A Origem da Tragédia - Cap. 16: Capítulo 16 Pág. 91 / 164

A palavra para tal nova e inaudita apreciação elevada do saber e do conhecimento proferiu Sócrates, quando ele viu ser o único que confessava saber nada; enquanto que, durante sua excursão crítica através de Atenas, indo ter com os maiores estadistas, oradores, poetas e artistas encontrou em todos a presunção da sabedoria. Foi com admiração que ele reconheceu que todas aquelas celebridades não tinham conhecimentos justos e seguros nem sobre seu próprio ofício, praticando este somente através do instinto. “Somente através do instinto”: com esta expressão atingimos o coração e o ponto nevrálgico da tendência socrática. Com ela condena o socratismo tanto a arte existente quanto a ética existente; para onde quer que dirija os seus olhares perscrutadores, reconhece ele a falta de compreensão e o poder de imaginação, deduzindo desta falta o erro interno e a desnecessidade do existente. Partindo deste ponto crê Sócrates dever corrigir a existência: ele só, entra, como precursor de uma cultura, arte e moral totalmente diferentes, com ar de desprezo e superioridade, num mundo cuja ponta procuraríamos atingir, e que constituiria para nós uma felicidade grande.

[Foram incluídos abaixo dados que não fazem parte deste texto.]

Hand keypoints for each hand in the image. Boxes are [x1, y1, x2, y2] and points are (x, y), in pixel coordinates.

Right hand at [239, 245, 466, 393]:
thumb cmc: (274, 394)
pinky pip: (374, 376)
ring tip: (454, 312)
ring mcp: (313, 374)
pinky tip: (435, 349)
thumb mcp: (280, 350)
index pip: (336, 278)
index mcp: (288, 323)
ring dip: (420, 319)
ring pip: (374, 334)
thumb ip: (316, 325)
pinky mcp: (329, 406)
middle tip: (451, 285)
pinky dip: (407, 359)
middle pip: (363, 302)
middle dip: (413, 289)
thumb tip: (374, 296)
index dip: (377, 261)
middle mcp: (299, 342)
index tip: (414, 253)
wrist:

É esta a dúvida horrível que nos sobrevém, frente a Sócrates, o que sempre de novo nos instiga a reconhecer o espírito e a intenção desta figura mais questionável da antiguidade. Quem é que se permite, como único, negar o ser grego que, como Homero, Píndaro e Ésquilo; como Fídias; como Péricles; como Pítias e Dionísio; como o abismo mais profundo e a cultura mais elevada, está certo de nossa veneração e admiração? Qual a força demoníaca que ousa arremessar à poeira a bebida mágica?